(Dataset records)
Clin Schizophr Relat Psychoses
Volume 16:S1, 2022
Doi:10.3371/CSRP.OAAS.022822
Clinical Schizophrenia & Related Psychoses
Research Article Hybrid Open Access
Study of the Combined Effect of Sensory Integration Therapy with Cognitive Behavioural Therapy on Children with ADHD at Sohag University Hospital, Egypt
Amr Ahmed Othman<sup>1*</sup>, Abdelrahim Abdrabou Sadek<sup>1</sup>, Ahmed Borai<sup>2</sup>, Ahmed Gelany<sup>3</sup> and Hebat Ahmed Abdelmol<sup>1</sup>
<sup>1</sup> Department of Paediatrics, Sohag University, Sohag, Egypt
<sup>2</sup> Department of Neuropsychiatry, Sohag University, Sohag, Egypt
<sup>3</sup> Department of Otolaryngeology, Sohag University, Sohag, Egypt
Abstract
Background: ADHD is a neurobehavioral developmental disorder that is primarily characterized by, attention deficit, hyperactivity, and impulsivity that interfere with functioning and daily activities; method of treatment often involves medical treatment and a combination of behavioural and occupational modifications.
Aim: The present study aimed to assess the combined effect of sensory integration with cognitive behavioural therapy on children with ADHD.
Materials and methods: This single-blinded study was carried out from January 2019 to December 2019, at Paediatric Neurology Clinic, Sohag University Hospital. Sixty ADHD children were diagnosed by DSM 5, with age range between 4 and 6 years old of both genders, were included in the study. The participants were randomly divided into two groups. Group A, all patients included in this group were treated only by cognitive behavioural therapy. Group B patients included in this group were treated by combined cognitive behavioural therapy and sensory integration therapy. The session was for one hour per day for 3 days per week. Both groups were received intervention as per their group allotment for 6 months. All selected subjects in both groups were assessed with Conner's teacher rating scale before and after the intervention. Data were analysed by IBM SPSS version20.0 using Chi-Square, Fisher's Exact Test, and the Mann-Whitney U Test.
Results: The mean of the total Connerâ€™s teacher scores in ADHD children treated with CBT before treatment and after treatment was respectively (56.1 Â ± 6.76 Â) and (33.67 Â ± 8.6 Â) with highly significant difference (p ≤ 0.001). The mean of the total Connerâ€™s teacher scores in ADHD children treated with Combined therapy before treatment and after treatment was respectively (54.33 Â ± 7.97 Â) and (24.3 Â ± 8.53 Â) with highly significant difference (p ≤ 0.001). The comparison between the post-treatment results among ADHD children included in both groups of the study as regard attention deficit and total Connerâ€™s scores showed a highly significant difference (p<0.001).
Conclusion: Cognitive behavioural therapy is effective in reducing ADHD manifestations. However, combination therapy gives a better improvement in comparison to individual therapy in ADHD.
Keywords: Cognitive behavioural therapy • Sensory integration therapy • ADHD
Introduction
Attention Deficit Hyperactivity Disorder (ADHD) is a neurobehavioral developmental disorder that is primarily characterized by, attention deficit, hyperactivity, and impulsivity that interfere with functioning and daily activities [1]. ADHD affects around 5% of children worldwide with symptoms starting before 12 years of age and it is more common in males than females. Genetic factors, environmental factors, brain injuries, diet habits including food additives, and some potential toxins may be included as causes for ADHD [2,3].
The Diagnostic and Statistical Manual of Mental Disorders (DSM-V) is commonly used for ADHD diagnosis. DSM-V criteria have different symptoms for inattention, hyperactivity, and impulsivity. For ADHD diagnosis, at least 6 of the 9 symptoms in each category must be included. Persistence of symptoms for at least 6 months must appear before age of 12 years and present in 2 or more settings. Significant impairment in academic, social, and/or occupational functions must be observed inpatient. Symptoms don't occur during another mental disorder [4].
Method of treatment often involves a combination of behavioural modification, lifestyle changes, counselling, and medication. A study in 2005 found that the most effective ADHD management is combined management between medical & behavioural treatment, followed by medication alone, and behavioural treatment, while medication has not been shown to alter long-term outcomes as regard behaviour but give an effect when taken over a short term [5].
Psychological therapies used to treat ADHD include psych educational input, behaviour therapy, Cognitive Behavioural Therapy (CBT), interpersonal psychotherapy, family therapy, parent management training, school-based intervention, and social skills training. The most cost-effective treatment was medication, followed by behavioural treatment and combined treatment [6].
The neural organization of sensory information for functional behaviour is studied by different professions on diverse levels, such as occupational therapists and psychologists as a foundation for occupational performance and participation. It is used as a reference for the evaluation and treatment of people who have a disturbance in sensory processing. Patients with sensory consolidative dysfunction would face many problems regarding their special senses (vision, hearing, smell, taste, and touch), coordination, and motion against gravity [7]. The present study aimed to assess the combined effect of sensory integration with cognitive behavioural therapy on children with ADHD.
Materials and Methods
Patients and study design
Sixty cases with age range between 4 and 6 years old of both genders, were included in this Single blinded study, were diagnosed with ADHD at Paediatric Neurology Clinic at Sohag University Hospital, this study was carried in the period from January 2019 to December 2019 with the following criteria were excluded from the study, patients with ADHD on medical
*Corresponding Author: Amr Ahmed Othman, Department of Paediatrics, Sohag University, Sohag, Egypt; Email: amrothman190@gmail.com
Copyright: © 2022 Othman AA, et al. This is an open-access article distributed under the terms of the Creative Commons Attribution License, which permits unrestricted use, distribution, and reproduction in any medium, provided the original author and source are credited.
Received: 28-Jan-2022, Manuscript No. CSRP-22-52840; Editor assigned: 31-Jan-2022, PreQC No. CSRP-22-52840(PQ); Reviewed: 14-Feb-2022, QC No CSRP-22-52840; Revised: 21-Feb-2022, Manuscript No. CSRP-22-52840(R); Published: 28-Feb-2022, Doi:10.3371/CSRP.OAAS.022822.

- **Task goal**: From the records above, retype only the lines starting at the line that contains "Background: ADHD is" and ending at the line that contains "Results: The mean", both included.

- **Task response**:
Background: ADHD is a neurobehavioral developmental disorder that is primarily characterized by, attention deficit, hyperactivity, and impulsivity that interfere with functioning and daily activities; method of treatment often involves medical treatment and a combination of behavioural and occupational modifications.
Aim: The present study aimed to assess the combined effect of sensory integration with cognitive behavioural therapy on children with ADHD.
Materials and methods: This single-blinded study was carried out from January 2019 to December 2019, at Paediatric Neurology Clinic, Sohag University Hospital. Sixty ADHD children were diagnosed by DSM 5, with age range between 4 and 6 years old of both genders, were included in the study. The participants were randomly divided into two groups. Group A, all patients included in this group were treated only by cognitive behavioural therapy. Group B patients included in this group were treated by combined cognitive behavioural therapy and sensory integration therapy. The session was for one hour per day for 3 days per week. Both groups were received intervention as per their group allotment for 6 months. All selected subjects in both groups were assessed with Conner's teacher rating scale before and after the intervention. Data were analysed by IBM SPSS version20.0 using Chi-Square, Fisher's Exact Test, and the Mann-Whitney U Test.
Results: The mean of the total Connerâ€™s teacher scores in ADHD children treated with CBT before treatment and after treatment was respectively (56.1 Â ± 6.76 Â) and (33.67 Â ± 8.6 Â) with highly significant difference (p ≤ 0.001). The mean of the total Connerâ€™s teacher scores in ADHD children treated with Combined therapy before treatment and after treatment was respectively (54.33 Â ± 7.97 Â) and (24.3 Â ± 8.53 Â) with highly significant difference (p ≤ 0.001). The comparison between the post-treatment results among ADHD children included in both groups of the study as regard attention deficit and total Connerâ€™s scores showed a highly significant difference (p<0.001).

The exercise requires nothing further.